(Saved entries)
BEGIN

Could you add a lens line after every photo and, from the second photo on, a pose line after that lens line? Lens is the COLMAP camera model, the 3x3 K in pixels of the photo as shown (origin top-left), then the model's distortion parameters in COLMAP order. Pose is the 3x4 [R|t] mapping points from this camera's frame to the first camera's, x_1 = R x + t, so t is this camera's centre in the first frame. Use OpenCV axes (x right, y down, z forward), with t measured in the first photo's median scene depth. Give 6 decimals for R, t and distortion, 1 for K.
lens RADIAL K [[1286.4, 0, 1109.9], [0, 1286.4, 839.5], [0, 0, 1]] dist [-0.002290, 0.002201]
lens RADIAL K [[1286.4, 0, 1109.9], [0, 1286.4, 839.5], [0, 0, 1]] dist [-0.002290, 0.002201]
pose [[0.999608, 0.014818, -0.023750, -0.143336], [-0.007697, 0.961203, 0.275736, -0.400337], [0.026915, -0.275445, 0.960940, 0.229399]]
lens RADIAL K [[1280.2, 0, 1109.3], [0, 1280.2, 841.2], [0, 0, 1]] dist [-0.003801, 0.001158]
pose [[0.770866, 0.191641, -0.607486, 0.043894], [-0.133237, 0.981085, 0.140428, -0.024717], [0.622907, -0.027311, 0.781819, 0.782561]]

END

*Task instructions:*
Reproduce all of the data above verbatim, line for line.

*Exercise solution:*
Could you add a lens line after every photo and, from the second photo on, a pose line after that lens line? Lens is the COLMAP camera model, the 3x3 K in pixels of the photo as shown (origin top-left), then the model's distortion parameters in COLMAP order. Pose is the 3x4 [R|t] mapping points from this camera's frame to the first camera's, x_1 = R x + t, so t is this camera's centre in the first frame. Use OpenCV axes (x right, y down, z forward), with t measured in the first photo's median scene depth. Give 6 decimals for R, t and distortion, 1 for K.
lens RADIAL K [[1286.4, 0, 1109.9], [0, 1286.4, 839.5], [0, 0, 1]] dist [-0.002290, 0.002201]
lens RADIAL K [[1286.4, 0, 1109.9], [0, 1286.4, 839.5], [0, 0, 1]] dist [-0.002290, 0.002201]
pose [[0.999608, 0.014818, -0.023750, -0.143336], [-0.007697, 0.961203, 0.275736, -0.400337], [0.026915, -0.275445, 0.960940, 0.229399]]
lens RADIAL K [[1280.2, 0, 1109.3], [0, 1280.2, 841.2], [0, 0, 1]] dist [-0.003801, 0.001158]
pose [[0.770866, 0.191641, -0.607486, 0.043894], [-0.133237, 0.981085, 0.140428, -0.024717], [0.622907, -0.027311, 0.781819, 0.782561]]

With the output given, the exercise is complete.